A run of data
-- start --

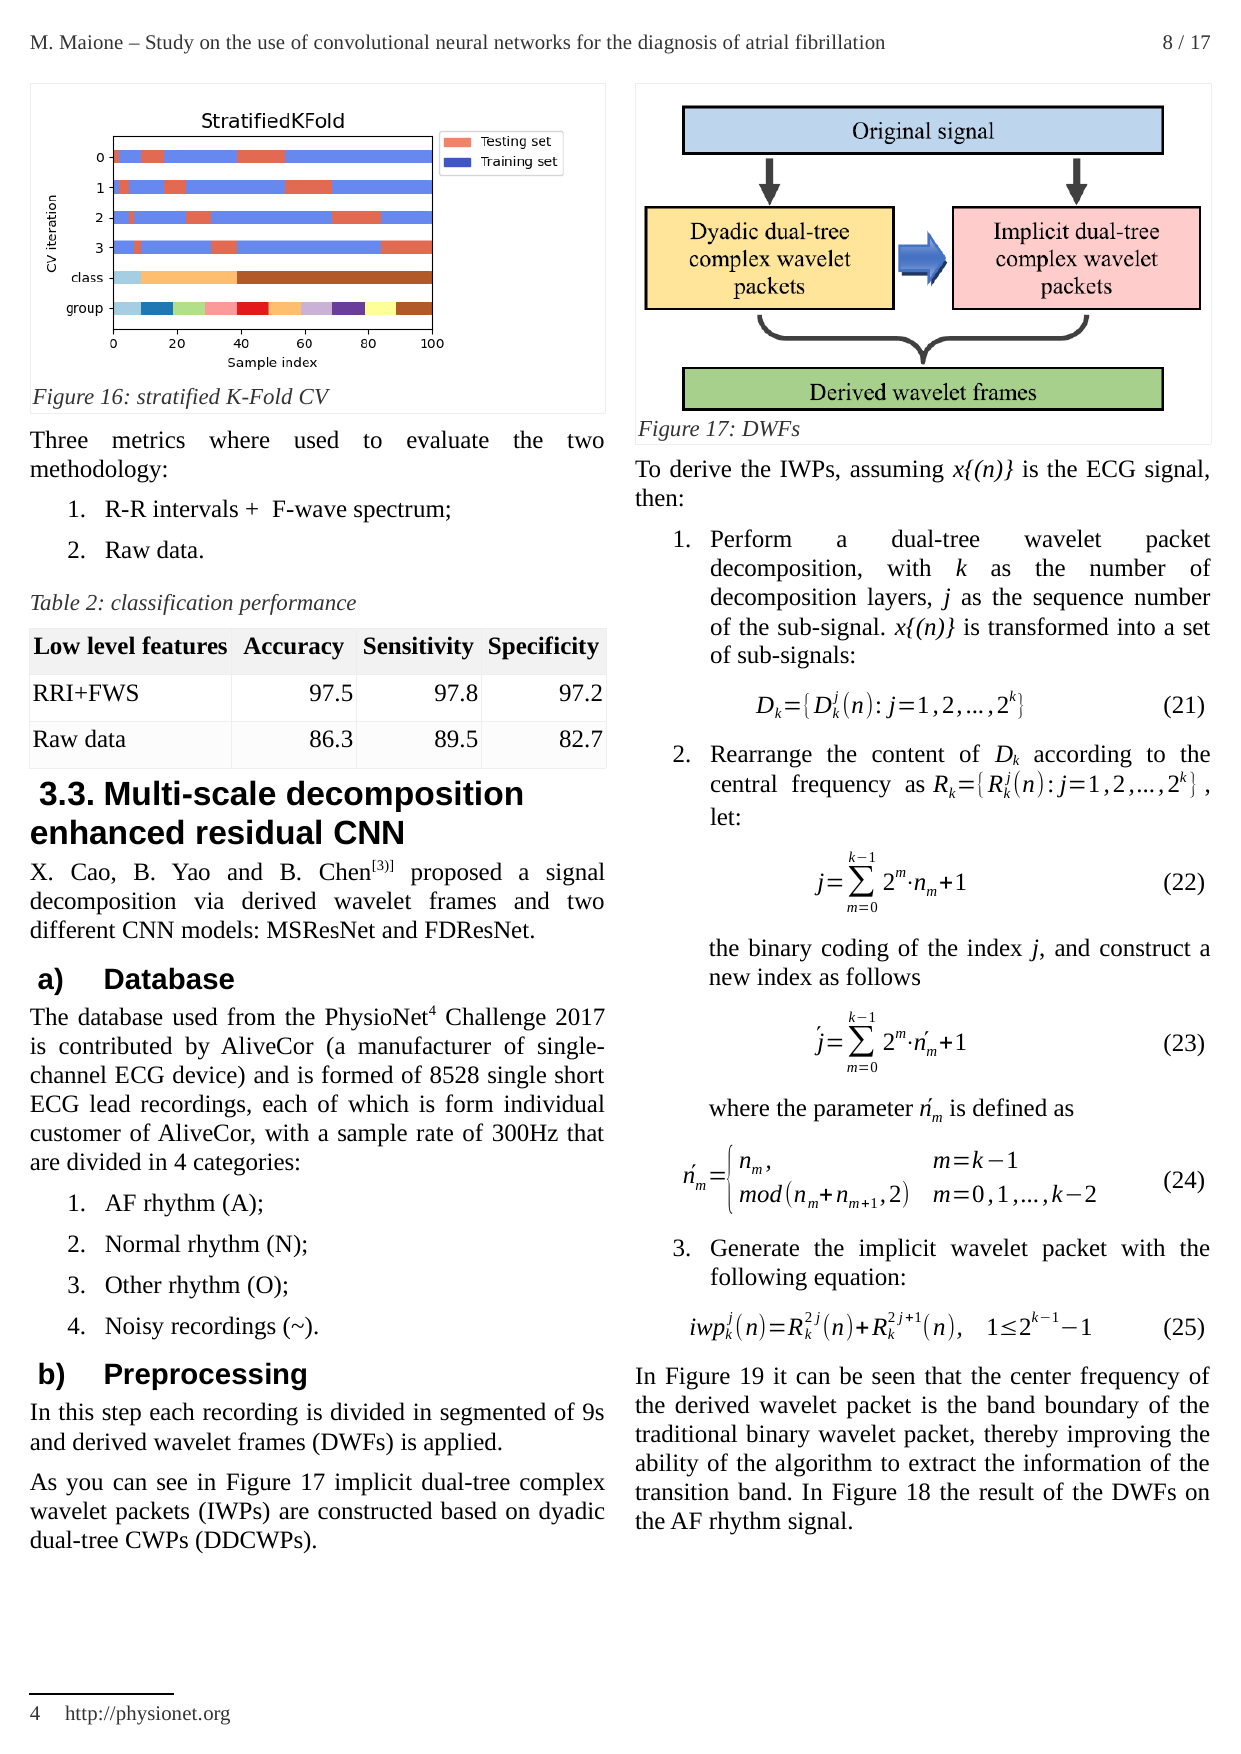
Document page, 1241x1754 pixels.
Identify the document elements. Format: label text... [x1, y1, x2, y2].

list AF rhythm (A); [67, 1188, 605, 1217]
table_cell 86.3 [232, 722, 356, 768]
picture [32, 98, 603, 384]
text As you can see in Figure 17 implicit dual-tree complex wavelet packets (IWPs) are constructed based on dyadic dual-tree CWPs (DDCWPs). [29, 1467, 605, 1554]
table_header [635, 1003, 1147, 1093]
subtitle Multi-scale decomposition enhanced residual CNN [29, 774, 605, 851]
text Figure 16: stratified K-Fold CV [32, 384, 602, 410]
text where the parameteris defined as [709, 1093, 1211, 1126]
table_header (25) [1147, 1303, 1211, 1361]
table_header (21) [1147, 681, 1211, 739]
list Noisy recordings (~). [67, 1311, 605, 1339]
text In Figure 19 it can be seen that the center frequency of the derived wavelet packet is the band boundary of the traditional binary wavelet packet, thereby improving the ability of the algorithm to extract the information of the transition band. In Figure 18 the result of the DWFs on the AF rhythm signal. [635, 1361, 1211, 1535]
table_cell Raw data [30, 722, 231, 768]
subtitle Preprocessing [29, 1357, 605, 1391]
table_header Low level features [30, 629, 231, 674]
table_header [635, 1138, 1147, 1233]
list Normal rhythm (N); [67, 1229, 605, 1258]
table_cell 89.5 [357, 722, 481, 768]
table_header Accuracy [232, 629, 356, 674]
table_header [635, 1303, 1147, 1361]
table_cell 97.2 [482, 675, 606, 721]
table_header [635, 843, 1147, 933]
table_cell 82.7 [482, 722, 606, 768]
table_header [635, 681, 1147, 739]
list Rearrange the content of Dk according to the central frequency as, let: [672, 739, 1211, 831]
text Table 2: classification performance [29, 588, 605, 615]
text X. Cao, B. Yao and B. Chen[3] proposed a signal decomposition via derived wavelet frames and two different CNN models: MSResNet and FDResNet. [29, 857, 605, 944]
subtitle Database [29, 962, 605, 996]
list R-R intervals + F-wave spectrum; [67, 494, 605, 523]
list Raw data. [67, 535, 605, 564]
table_cell RRI+FWS [30, 675, 231, 721]
text http://physionet.org [29, 1700, 605, 1724]
table_header (24) [1147, 1138, 1211, 1233]
text In this step each recording is divided in segmented of 9s and derived wavelet frames (DWFs) is applied. [29, 1397, 605, 1455]
table_header Sensitivity [357, 629, 481, 674]
list Other rhythm (O); [67, 1270, 605, 1299]
text Three metrics where used to evaluate the two methodology: [29, 424, 605, 483]
text Figure 17: DWFs [638, 415, 1208, 441]
table_header (23) [1147, 1003, 1211, 1093]
text The database used from the PhysioNet Challenge 2017 is contributed by AliveCor (a manufacturer of single-channel ECG device) and is formed of 8528 single short ECG lead recordings, each of which is form individual customer of AliveCor, with a sample rate of 300Hz that are divided in 4 categories: [29, 1002, 605, 1176]
table_header Specificity [482, 629, 606, 674]
list Generate the implicit wavelet packet with the following equation: [672, 1233, 1211, 1291]
text the binary coding of the index j, and construct a new index as follows [709, 933, 1211, 991]
text To derive the IWPs, assuming x{(n)} is the ECG signal, then: [635, 454, 1211, 512]
list Perform a dual-tree wavelet packet decomposition, with k as the number of decomposition layers, j as the sequence number of the sub-signal. x{(n)} is transformed into a set of sub-signals: [672, 524, 1211, 669]
picture [637, 98, 1208, 415]
table_cell 97.5 [232, 675, 356, 721]
table_cell 97.8 [357, 675, 481, 721]
table_header (22) [1147, 843, 1211, 933]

-- end --

TASK DESCRIPTION
Retype the data verbatim from its beginning through the line containing "Identify the document", inclusive. Leave the pictures out of your answer.

FINAL ANSWER
Document page, 1241x1754 pixels.
Identify the document elements. Format: label text... [x1, y1, x2, y2].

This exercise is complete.